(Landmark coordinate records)

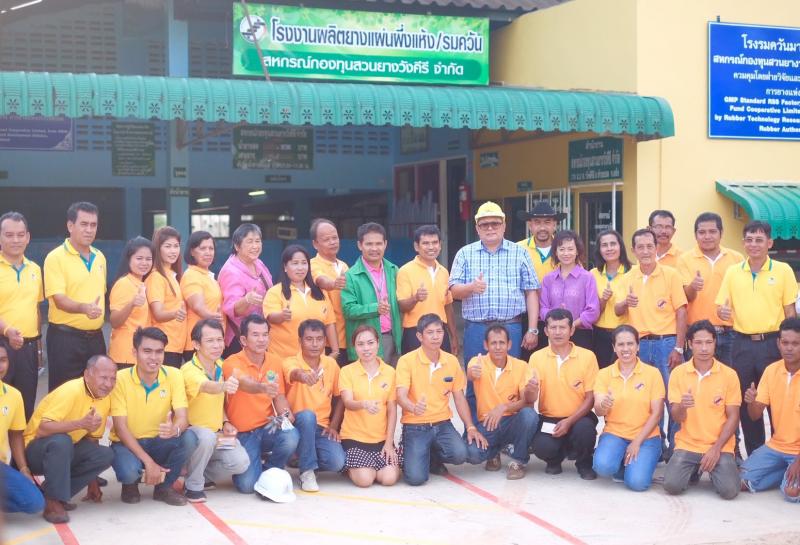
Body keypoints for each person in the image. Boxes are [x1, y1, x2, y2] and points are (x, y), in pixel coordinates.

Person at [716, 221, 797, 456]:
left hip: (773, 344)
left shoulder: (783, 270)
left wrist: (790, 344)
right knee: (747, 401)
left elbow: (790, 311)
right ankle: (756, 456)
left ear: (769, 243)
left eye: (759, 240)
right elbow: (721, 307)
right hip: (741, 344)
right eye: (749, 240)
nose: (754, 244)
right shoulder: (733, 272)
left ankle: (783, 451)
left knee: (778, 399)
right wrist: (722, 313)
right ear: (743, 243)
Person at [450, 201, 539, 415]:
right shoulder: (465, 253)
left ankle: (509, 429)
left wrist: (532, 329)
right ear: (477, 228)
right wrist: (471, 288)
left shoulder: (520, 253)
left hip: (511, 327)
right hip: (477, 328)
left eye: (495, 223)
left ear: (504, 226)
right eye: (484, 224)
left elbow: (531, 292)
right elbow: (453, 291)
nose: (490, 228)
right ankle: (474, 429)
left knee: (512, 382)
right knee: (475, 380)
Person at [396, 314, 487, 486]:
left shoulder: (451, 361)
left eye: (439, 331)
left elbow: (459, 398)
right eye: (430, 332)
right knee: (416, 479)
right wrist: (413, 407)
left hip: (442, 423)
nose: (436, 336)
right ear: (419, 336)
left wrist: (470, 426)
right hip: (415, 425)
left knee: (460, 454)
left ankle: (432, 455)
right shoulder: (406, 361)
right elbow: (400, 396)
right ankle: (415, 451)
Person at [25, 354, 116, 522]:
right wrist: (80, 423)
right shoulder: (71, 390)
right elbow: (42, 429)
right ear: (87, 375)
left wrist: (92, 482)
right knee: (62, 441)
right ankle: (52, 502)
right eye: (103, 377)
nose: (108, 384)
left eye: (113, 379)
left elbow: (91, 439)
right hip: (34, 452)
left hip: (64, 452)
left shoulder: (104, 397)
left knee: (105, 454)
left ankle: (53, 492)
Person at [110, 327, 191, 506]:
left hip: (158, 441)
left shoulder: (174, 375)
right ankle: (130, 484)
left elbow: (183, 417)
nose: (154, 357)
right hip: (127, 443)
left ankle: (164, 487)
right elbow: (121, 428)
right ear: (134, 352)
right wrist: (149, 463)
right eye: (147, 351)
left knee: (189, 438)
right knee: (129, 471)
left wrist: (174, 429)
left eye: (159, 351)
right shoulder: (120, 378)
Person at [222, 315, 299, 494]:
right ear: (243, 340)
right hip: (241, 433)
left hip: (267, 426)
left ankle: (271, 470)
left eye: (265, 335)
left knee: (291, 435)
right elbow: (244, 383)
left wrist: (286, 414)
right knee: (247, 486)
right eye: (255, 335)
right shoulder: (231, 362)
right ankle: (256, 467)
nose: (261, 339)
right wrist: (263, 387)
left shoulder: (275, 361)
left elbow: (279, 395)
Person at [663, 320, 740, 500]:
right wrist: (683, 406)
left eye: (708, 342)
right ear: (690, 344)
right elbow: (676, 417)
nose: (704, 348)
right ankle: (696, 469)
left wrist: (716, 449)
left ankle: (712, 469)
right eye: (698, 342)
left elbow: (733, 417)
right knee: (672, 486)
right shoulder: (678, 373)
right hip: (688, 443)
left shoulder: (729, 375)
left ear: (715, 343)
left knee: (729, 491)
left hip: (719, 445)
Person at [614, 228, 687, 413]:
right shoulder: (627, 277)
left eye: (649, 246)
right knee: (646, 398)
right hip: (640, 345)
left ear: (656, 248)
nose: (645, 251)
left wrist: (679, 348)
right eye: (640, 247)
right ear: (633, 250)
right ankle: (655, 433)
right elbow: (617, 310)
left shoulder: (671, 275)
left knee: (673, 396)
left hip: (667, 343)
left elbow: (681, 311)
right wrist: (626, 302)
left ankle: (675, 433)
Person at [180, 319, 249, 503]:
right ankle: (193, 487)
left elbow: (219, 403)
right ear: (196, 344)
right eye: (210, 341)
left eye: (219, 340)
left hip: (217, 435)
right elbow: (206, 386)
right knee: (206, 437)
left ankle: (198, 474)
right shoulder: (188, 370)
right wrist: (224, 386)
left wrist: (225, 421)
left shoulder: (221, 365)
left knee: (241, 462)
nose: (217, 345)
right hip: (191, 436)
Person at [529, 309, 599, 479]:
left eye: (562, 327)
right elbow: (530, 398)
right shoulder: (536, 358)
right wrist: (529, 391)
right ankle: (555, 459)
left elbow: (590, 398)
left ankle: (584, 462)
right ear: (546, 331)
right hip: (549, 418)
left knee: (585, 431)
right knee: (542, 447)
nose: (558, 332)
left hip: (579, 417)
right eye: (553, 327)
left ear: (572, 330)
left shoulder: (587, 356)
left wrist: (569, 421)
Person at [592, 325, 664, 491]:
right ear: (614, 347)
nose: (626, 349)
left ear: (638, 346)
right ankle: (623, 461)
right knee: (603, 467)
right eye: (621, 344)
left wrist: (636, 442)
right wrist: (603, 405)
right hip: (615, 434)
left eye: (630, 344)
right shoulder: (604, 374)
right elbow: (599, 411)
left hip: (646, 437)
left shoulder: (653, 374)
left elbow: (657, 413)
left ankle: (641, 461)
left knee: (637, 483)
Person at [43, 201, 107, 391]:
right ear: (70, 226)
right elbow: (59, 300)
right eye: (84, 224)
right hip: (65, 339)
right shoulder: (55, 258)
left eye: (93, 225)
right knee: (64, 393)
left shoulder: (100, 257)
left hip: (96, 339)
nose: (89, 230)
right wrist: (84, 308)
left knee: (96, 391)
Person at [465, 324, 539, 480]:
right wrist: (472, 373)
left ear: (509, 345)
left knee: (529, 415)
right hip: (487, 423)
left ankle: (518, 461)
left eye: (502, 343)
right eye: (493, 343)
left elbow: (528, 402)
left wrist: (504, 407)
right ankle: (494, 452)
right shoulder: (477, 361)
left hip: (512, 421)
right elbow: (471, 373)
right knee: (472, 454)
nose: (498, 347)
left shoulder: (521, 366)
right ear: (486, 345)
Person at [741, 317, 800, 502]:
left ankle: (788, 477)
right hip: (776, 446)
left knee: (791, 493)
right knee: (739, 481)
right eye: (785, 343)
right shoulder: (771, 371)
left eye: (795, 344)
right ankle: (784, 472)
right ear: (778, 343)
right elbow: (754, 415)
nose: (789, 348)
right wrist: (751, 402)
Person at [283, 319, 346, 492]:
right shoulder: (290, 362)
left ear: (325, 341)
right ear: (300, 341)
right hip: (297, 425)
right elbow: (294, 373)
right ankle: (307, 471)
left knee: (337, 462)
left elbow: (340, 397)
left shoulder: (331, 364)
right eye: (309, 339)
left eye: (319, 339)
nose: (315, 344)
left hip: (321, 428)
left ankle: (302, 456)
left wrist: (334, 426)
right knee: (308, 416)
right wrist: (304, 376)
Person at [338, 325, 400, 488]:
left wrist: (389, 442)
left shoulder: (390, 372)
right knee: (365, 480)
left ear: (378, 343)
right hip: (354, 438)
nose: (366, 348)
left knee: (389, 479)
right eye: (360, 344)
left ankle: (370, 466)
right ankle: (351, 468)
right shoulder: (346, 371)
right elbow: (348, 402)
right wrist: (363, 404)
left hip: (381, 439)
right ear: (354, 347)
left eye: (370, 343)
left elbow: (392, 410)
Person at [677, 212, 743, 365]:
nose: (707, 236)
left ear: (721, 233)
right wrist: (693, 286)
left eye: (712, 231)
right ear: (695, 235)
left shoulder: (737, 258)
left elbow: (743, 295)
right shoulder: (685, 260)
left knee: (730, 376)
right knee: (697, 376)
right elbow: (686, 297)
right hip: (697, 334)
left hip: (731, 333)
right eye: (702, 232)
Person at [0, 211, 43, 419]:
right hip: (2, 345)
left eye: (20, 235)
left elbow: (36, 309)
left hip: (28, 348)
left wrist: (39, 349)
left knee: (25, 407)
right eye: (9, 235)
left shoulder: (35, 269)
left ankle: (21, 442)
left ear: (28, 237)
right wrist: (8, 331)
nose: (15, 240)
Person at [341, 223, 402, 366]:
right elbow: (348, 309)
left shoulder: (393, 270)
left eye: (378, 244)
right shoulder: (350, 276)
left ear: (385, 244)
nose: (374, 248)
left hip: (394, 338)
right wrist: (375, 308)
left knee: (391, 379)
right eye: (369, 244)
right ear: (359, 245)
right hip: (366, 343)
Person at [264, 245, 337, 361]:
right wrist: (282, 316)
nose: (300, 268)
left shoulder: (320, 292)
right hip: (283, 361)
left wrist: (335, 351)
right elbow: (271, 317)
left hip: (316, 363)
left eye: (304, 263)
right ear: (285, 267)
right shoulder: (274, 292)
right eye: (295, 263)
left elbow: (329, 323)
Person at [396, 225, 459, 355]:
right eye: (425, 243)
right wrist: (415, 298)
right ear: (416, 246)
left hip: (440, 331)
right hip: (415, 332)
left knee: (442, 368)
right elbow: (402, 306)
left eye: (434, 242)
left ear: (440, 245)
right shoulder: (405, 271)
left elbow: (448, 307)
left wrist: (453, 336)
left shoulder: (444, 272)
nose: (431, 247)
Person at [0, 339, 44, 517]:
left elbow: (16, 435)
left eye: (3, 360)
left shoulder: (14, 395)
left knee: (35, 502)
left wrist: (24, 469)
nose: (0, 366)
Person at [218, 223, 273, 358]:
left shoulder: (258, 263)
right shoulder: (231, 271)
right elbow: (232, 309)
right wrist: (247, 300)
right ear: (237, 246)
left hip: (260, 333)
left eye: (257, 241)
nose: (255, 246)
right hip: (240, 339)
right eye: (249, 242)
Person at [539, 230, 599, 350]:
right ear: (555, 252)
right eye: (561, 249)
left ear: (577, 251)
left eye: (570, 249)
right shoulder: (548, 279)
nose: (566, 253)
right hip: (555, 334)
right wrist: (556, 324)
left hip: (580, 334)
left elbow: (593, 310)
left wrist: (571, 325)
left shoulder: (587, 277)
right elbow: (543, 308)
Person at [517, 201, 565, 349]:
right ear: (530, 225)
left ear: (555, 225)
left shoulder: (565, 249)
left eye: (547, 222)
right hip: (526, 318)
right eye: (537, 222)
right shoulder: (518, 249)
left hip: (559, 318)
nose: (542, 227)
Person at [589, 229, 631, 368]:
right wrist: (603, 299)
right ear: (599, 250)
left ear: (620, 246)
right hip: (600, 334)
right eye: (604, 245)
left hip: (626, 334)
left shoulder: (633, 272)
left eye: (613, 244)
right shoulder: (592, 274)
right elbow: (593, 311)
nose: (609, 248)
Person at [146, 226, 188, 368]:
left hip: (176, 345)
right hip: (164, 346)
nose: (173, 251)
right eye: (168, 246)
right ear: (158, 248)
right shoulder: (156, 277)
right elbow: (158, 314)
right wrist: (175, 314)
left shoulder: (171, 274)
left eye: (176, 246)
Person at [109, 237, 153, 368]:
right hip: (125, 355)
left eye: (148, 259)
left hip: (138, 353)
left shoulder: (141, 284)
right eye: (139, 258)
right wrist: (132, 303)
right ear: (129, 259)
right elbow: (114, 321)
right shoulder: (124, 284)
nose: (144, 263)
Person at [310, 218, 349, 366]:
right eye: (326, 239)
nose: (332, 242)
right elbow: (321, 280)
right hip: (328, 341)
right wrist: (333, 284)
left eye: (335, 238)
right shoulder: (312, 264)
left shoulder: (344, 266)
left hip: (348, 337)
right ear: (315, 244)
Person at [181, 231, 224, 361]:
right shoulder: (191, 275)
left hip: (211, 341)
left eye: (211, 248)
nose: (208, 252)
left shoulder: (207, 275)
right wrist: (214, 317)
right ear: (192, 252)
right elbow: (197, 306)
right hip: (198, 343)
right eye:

▶ Work to be completed
In the records above, take every line from the opening one through the line with "nose: (754, 244)" and repeat it exactly; pictures are not part of the copy.

▶ Response to this exercise
Body keypoints for each person in the image. Boxes are [x1, y1, x2, y2] and points are (x, y), in pixel coordinates.

Person at [716, 221, 797, 456]:
left hip: (773, 344)
left shoulder: (783, 270)
left wrist: (790, 344)
right knee: (747, 401)
left elbow: (790, 311)
right ankle: (756, 456)
left ear: (769, 243)
left eye: (759, 240)
right elbow: (721, 307)
right hip: (741, 344)
right eye: (749, 240)
nose: (754, 244)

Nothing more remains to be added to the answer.